_ABOUT THIS EXERCISE_
Every single entry must be restated word for word.

(Stored records)

>>>>>

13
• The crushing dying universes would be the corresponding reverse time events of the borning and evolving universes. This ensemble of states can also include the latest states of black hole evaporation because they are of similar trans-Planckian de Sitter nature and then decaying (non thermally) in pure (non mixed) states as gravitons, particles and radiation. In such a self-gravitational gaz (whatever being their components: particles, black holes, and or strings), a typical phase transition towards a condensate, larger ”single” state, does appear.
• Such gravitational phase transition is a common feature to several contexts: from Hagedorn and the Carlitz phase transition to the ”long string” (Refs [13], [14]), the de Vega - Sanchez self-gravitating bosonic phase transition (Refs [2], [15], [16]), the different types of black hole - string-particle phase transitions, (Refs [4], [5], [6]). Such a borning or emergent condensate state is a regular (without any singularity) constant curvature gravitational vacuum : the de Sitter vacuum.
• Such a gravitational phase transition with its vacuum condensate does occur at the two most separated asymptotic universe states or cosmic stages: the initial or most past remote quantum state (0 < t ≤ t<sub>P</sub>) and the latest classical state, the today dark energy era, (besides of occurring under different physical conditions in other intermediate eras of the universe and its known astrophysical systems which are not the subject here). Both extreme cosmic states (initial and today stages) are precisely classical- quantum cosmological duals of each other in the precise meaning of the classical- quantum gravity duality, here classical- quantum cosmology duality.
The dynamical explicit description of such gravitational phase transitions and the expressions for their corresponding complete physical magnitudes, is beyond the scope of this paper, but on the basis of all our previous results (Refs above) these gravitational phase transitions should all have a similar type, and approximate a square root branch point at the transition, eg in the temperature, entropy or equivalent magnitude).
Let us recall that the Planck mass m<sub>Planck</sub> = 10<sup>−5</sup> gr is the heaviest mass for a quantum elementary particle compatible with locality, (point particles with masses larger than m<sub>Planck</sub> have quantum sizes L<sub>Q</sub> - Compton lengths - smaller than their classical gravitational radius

<<<<<

_TASK OUTPUT_
13
• The crushing dying universes would be the corresponding reverse time events of the borning and evolving universes. This ensemble of states can also include the latest states of black hole evaporation because they are of similar trans-Planckian de Sitter nature and then decaying (non thermally) in pure (non mixed) states as gravitons, particles and radiation. In such a self-gravitational gaz (whatever being their components: particles, black holes, and or strings), a typical phase transition towards a condensate, larger ”single” state, does appear.
• Such gravitational phase transition is a common feature to several contexts: from Hagedorn and the Carlitz phase transition to the ”long string” (Refs [13], [14]), the de Vega - Sanchez self-gravitating bosonic phase transition (Refs [2], [15], [16]), the different types of black hole - string-particle phase transitions, (Refs [4], [5], [6]). Such a borning or emergent condensate state is a regular (without any singularity) constant curvature gravitational vacuum : the de Sitter vacuum.
• Such a gravitational phase transition with its vacuum condensate does occur at the two most separated asymptotic universe states or cosmic stages: the initial or most past remote quantum state (0 < t ≤ t<sub>P</sub>) and the latest classical state, the today dark energy era, (besides of occurring under different physical conditions in other intermediate eras of the universe and its known astrophysical systems which are not the subject here). Both extreme cosmic states (initial and today stages) are precisely classical- quantum cosmological duals of each other in the precise meaning of the classical- quantum gravity duality, here classical- quantum cosmology duality.
The dynamical explicit description of such gravitational phase transitions and the expressions for their corresponding complete physical magnitudes, is beyond the scope of this paper, but on the basis of all our previous results (Refs above) these gravitational phase transitions should all have a similar type, and approximate a square root branch point at the transition, eg in the temperature, entropy or equivalent magnitude).
Let us recall that the Planck mass m<sub>Planck</sub> = 10<sup>−5</sup> gr is the heaviest mass for a quantum elementary particle compatible with locality, (point particles with masses larger than m<sub>Planck</sub> have quantum sizes L<sub>Q</sub> - Compton lengths - smaller than their classical gravitational radius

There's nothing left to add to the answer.